Prosegue il testo: “B-Side Pride si batte in primo luogo per la libertà di movimento e perché siano garantite a tutt*, indipendentemente dal colore della pelle e dalla nazionalità, e dallo status o meno di ‘vittima’, non solo le libertà civili e politiche ma anche le condizioni materiali per esercitarle, cioè reddito, sicurezza dalla violenza privata o istituzionale e accesso allo spazio pubblico e alle relazioni sociali. Per questo ci battiamo per un permesso di soggiorno europeo sganciato dal lavoro, per lo ius culturae, per la diffusione di una cultura davvero antirazzista e aperta. La nostra posizione sul sistema attuale non può che essere di rifiuto, ma finchè questo sistema sarà in piedi chiediamo almeno: l’immediato reperimento di strutture abitative adeguate in cui richiedenti asilo e rifugiati possano tutelarsi dal rischio di contagio da Covid come qualsiasi famiglia media italiana; l’abolizione dei Decreti Sicurezza di Salvini e Minniti; l’abolizione del Decreto sui cd. ‘Paesi Sicuri’; l’abolizione degli accordi con la Libia; che ai residenti delle strutture d’accoglienza, sia lgbit che non, siano garantiti, oltre ad alloggio, cibo e cure mediche, anche autonomia e autodeterminazione: questo significa una corretta e completa informazione circa i propri diritti, assistenza legale di qualità, servizi dimediazione linguistica professionali, un’organizzazione dei tempi e degli spazi rispettosa della loro libertà e autonomia e dei bisogni della loro vita relazionale e affettiva; l’apertura di un congruo numero di strutture esclusivamente per rifugiati gay, lesbiche, trans; che i richiedenti asilo gay e lesbiche abbiamo ad assisterli durante l’audizione della Commissione mediatori linguistico-culturali gay e lesbiche, rimuovendo dalla legislazione qualsiasi ridicola obiezione rispetto alla presunta non imparzialità di un mediatore gay che si occupa di un richiedente gay (come se un mediatore potenzialmente omofobo invece la garantisse!); che i mediatori e le mediatrici linguistiche e culturali abbiano contratti di lavoro e retribuzione decenti, in modo da poter svolgere il loro lavoro in maniera davvero professionale sia nelle Commissioni che nelle strutture sanitarie e negli uffici pubblici di tutto il paese: lo stesso per i lavoratori e le lavoratrici delle strutture di accoglienza”.

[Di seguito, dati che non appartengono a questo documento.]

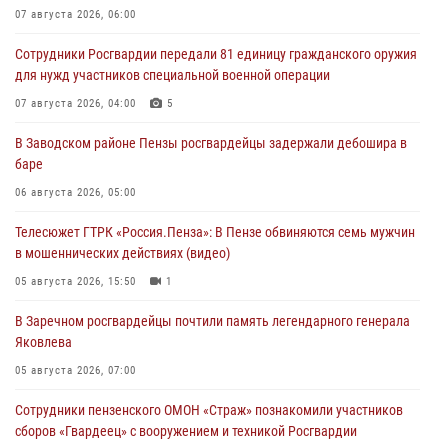
07 августа 2026, 06:00
Сотрудники Росгвардии передали 81 единицу гражданского оружия
для нужд участников специальной военной операции
07 августа 2026, 04:00
5
В Заводском районе Пензы росгвардейцы задержали дебошира в
баре
06 августа 2026, 05:00
Телесюжет ГТРК «Россия.Пенза»: В Пензе обвиняются семь мужчин
в мошеннических действиях (видео)
05 августа 2026, 15:50
1
В Заречном росгвардейцы почтили память легендарного генерала
Яковлева
05 августа 2026, 07:00
Сотрудники пензенского ОМОН «Страж» познакомили участников
сборов «Гвардеец» с вооружением и техникой Росгвардии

Conclude B-Side Pride: “La memoria del colonialismo italiano, in gran parte rimossa dagli italiani, è dolorosamente presente nella vita di è nato in Libia, Etiopia, Eritrea. E’ necessario diffondere conoscenza e riflessione su questi temi nella cultura e nel dibattito pubblico di lingua italiana. Gli attivisti/e lgbit nativi/e italiani/e devono fare un grande sforzo per entrare in relazione con i compagni e le compagne che provengono da altri paesi, e con gli italiani e le italiane di prima generazione. Bisogna impegnarsi con umiltà per lasciare da parte atteggiamenti paternalistici, per diventare consapevoli di come le disuguaglianze socio-economiche impattano anche sul desiderio e sulle relazioni sessuali, sentimentali, di amicizia o anche di semplice convivialità, e uscire dall’abitudine di una socialità monoculturale e monolinguistica. Anche nei paesi in cui l’omosessualità è reato, in cui il livello di violenza di genere è ancora più altro che qui, ovviamente esistono comunità froce che si organizzano, che si divertono come possono, che si sostengono a vicenda, che producono immaginario e cultura. Inoltre, in tutte le culture popolari e cosidette tradizionali, in Italia come altrove, esistono potenzialità queer (pensate alla Madonna di Montevergine..!). B-Side Pride crede nella libertà per ciascun@ di coltivare le proprie tradizioni, la propria religione, la propria cultura di origine, o di abbandonarle o di cambiarle senza essere considerat@ per questo più o meno figo, più o meno gay, più o meno credibile o meritevole di protezione. Per questo B-Side Pride ha organizzato assemblee e incontri plurilingue e si propone di organizzare sempre di più eventi politici e di socialità che siano linguisticamente ed economicamente accessibili”.